Interestingly enough, if you look through any Navy cookbook from 1927 until 1952, you will find that there is no recipe for making creamed beef. Hands down, they preferred minced beef, something unique to their branch of service. The only other group to eat it were U. S. Marines being transported on Navy vessels. A Navy cook was taught to thicken the tomato sauce for the minced beef with cornstarch. Their nautical SOS was served for an entire week and then alternated the next week with corned beef hash and hard-boiled eggs and so on throughout the year.
“Probably because space is such a premium aboard ship, we did not have chipped beef, just good old hamburger meat, minced with plenty of black pepper and salt, “ said U. S. Navy Cook Striker (apprentice) Jon Lord, aboard the U.S.S. California from 1974 to 1975. “It was more of what today we would call sausage gravy. We fed 450 men, three times a day at sea. Breakfast was the favorite meal. As I recall, there would be one or two meats on the line every morning: bacon, sausage, ham, or SOS. SOS was always a crew favorite.”
SOS TODAY
More recently, some branches of service have decided to go with a healthier SOS, using very lean ground beef (less than 10% fat) or implementing ground turkey to provide the meat in the meal. Regardless of the mixture, the popularity of this dish has persevered in the military over the years.
In the aftermath of the disastrous Hurricane Katrina along the Gulf coast in 2005, the makeshift kitchens at Camp Beauregard in Pineville, Louisiana, were full of continuous large containers of the white gold, this version mixed with ground beef. This was used to fill the many hungry stomachs of the various units from across the United States sent down on rescue missions throughout the state and nostalgically housed in the old World War II-era barracks on post.
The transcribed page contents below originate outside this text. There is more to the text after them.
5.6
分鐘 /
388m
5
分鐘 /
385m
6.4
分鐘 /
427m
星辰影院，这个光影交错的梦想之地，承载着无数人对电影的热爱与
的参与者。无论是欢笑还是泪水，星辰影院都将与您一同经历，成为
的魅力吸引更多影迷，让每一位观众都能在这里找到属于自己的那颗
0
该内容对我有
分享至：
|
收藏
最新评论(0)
Considering the disaster areas they were confronting on a daily basis and the shortage of generators on post, the warm, tasty SOS made a lasting culinary experience akin to the earlier days of the military camp.
In garrison situations, the Army SOS would be served over toast. In field-based scenarios, the SOS would be put atop baking powder biscuits.
“Since the cooks started to cook breakfast before sunrise, they had to work under blackout conditions,” one cook said later. “The walls of the mess tent were drawn, and the cooks had to work with flashlights. This was important because you could see a cigarette for miles.”
But whether you can see it or not as you eat, SOS or chipped beef, or whatever you prefer to call it, has seemingly made itself a permanent home in America’s military mess halls.